Physics of Language Models: Part 2.2, How to Learn From Mistakes on Grade-School Math Problems

Tian Ye,Zicheng Xu,Yuanzhi Li,Zeyuan Allen-Zhu
2024-08-29
Abstract:Language models have demonstrated remarkable performance in solving reasoning tasks; however, even the strongest models still occasionally make reasoning mistakes. Recently, there has been active research aimed at improving reasoning accuracy, particularly by using pretrained language models to "self-correct" their mistakes via multi-round prompting. In this paper, we follow this line of work but focus on understanding the usefulness of incorporating "error-correction" data directly into the pretraining stage. This data consists of erroneous solution steps immediately followed by their corrections. Using a synthetic math dataset, we show promising results: this type of pretrain data can help language models achieve higher reasoning accuracy directly (i.e., through simple auto-regression, without multi-round prompting) compared to pretraining on the same amount of error-free data. We also delve into many details, such as (1) how this approach differs from beam search, (2) how such data can be prepared, (3) whether masking is needed on the erroneous tokens, (4) the amount of error required, (5) whether such data can be deferred to the fine-tuning stage, and many others.
Computation and Language,Artificial Intelligence,Machine Learning
What problem does this paper attempt to address?

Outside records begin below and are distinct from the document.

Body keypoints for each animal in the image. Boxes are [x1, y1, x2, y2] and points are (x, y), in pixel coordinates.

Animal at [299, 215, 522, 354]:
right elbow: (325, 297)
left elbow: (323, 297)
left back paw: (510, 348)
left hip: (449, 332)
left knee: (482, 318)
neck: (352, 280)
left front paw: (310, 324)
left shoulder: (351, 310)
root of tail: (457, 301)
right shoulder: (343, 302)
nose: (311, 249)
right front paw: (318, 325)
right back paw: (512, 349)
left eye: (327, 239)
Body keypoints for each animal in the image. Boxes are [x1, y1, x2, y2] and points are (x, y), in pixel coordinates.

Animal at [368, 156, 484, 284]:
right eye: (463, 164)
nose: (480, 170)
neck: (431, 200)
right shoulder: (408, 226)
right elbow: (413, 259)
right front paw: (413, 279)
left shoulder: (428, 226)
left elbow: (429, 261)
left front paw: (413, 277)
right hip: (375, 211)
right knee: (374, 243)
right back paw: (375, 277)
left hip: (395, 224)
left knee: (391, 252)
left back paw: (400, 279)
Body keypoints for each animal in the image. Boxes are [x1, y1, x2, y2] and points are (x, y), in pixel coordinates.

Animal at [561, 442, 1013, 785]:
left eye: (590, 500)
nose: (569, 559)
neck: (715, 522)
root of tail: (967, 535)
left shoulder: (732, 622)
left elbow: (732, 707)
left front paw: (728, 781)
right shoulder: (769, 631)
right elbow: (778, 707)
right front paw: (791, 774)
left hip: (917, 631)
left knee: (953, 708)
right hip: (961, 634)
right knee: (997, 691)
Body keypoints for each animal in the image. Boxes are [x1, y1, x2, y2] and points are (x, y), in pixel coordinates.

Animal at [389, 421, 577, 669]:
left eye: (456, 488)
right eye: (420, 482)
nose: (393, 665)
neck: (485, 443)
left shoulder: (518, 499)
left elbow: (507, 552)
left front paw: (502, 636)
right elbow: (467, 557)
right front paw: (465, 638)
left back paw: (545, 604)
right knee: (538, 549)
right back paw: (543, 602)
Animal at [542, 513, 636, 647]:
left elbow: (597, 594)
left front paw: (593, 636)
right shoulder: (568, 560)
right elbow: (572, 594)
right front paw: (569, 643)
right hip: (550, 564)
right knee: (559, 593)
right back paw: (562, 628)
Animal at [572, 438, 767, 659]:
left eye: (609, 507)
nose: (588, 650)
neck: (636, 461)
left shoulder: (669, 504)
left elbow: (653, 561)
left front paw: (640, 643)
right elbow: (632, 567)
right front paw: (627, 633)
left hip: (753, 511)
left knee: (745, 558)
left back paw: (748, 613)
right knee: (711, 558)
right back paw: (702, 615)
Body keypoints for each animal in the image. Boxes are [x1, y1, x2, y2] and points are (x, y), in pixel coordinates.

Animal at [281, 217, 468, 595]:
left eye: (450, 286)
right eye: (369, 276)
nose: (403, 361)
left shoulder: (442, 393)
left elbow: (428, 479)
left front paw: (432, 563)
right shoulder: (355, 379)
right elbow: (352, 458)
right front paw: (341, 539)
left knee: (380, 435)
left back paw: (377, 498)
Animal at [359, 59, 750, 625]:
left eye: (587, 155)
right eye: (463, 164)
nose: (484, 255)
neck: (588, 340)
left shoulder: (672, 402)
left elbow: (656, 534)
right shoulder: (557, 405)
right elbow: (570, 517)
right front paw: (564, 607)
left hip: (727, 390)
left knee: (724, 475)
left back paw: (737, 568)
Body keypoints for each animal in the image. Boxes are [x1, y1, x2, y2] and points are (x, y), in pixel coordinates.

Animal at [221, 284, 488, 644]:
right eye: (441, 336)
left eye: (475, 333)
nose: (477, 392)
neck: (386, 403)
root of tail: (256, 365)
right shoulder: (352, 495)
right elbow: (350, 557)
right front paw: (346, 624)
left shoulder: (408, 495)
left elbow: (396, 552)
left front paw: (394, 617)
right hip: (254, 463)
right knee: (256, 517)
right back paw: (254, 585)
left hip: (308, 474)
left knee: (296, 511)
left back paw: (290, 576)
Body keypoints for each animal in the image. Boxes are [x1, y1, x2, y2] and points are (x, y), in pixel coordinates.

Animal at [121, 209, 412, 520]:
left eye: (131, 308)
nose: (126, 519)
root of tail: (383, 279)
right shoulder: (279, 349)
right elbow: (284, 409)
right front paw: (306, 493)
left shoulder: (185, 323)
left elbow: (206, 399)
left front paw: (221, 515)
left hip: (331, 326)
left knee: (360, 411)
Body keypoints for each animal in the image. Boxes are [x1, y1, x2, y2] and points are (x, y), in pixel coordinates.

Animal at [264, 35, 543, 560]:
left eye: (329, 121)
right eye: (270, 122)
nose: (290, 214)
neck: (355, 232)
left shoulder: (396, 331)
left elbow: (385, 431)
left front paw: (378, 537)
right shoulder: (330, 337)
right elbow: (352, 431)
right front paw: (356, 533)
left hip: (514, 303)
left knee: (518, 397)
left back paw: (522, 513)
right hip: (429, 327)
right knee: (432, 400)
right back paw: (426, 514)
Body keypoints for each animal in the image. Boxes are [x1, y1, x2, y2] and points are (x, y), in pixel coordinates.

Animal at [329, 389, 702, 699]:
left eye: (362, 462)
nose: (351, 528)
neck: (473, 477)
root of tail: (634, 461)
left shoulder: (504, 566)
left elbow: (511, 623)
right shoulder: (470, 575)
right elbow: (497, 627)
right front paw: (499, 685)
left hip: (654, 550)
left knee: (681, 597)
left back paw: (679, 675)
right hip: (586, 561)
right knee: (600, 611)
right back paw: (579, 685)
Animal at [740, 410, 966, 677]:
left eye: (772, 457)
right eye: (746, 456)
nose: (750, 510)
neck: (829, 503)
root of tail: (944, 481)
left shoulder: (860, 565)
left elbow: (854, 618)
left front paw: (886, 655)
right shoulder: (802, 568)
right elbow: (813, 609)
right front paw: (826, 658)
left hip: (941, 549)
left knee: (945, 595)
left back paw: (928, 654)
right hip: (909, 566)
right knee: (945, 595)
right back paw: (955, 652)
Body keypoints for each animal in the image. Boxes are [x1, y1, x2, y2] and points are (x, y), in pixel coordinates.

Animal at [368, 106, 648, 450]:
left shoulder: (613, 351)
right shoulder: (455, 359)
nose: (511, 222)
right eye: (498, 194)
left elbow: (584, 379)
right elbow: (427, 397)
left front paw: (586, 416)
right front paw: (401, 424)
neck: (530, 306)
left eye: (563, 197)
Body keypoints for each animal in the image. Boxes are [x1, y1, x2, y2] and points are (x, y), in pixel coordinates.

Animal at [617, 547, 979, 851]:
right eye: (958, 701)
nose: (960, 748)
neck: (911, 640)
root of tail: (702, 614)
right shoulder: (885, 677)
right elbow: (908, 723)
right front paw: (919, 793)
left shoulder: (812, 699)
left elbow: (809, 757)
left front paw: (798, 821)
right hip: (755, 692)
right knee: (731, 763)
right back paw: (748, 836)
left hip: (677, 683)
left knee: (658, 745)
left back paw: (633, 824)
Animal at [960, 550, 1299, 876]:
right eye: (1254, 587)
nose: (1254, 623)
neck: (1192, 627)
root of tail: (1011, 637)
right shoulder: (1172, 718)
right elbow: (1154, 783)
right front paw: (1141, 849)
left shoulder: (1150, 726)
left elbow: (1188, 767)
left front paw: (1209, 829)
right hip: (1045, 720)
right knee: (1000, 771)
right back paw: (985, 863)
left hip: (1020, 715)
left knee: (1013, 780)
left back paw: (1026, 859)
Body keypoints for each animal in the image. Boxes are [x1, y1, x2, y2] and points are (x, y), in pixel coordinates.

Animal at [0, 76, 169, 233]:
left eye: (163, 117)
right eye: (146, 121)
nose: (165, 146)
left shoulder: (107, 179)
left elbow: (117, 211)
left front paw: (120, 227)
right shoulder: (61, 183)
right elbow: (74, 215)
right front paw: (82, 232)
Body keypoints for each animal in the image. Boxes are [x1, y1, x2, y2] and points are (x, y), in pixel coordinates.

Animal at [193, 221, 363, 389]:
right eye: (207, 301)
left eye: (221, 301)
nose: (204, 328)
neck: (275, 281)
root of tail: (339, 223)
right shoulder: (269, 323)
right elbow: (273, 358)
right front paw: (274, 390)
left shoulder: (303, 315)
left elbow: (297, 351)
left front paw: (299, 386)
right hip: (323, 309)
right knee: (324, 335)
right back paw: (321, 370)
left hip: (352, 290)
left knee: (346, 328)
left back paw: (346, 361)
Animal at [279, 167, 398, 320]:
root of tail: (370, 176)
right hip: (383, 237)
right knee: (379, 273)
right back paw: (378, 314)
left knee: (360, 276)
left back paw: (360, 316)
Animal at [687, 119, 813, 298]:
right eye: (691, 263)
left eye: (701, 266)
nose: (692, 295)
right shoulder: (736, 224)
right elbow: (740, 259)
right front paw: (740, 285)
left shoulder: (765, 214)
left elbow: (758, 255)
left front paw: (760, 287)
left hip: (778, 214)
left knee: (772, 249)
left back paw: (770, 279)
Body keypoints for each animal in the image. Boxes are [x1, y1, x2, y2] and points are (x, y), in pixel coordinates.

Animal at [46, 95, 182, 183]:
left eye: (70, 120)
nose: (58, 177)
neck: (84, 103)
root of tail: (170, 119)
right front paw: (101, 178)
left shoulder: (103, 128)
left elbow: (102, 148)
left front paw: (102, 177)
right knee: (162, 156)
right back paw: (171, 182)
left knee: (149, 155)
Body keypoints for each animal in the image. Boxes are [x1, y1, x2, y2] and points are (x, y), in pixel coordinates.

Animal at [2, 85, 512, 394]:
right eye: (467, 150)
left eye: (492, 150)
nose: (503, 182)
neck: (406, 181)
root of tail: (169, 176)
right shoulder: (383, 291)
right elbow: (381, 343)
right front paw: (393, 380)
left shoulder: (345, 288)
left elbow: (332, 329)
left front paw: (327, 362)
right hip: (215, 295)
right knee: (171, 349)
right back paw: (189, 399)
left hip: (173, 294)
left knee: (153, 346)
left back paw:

The paper primarily explores how to improve the inference accuracy of language models by directly incorporating "error correction" data during the pre-training phase. Specifically, the paper focuses on the following questions: 1. **Why do language models make mistakes during generation?** - Although language models can self-correct errors through multiple rounds of prompts after generation, why can't they correct these errors immediately during the generation process? 2. **How to utilize "error correction" data for pre-training?** - The paper proposes a method of including data with errors and their immediate corrections (referred to as "retry data") in the pre-training dataset to train the language model to self-detect and correct errors during the generation process. 3. **Experimental validation and result analysis:** - Experiments using synthetic mathematical datasets (such as the iGSM dataset) demonstrate that this method can significantly improve the accuracy of language models in inference tasks. Even in high-error-rate scenarios, the model can still self-correct during generation, thereby improving overall accuracy. 4. **Comparison of different training strategies:** - The paper also compares the effects of training with completely error-free data, using error correction data only during the fine-tuning phase, and using error correction data throughout the entire pre-training phase. The results show that using error correction data during the pre-training phase is the most effective. 5. **Future work prospects:** - Finally, the paper discusses how to prepare and use this type of training data and provides suggestions for the future development of large-scale language models (LLMs), emphasizing the importance of incorporating error correction data during the pre-training phase.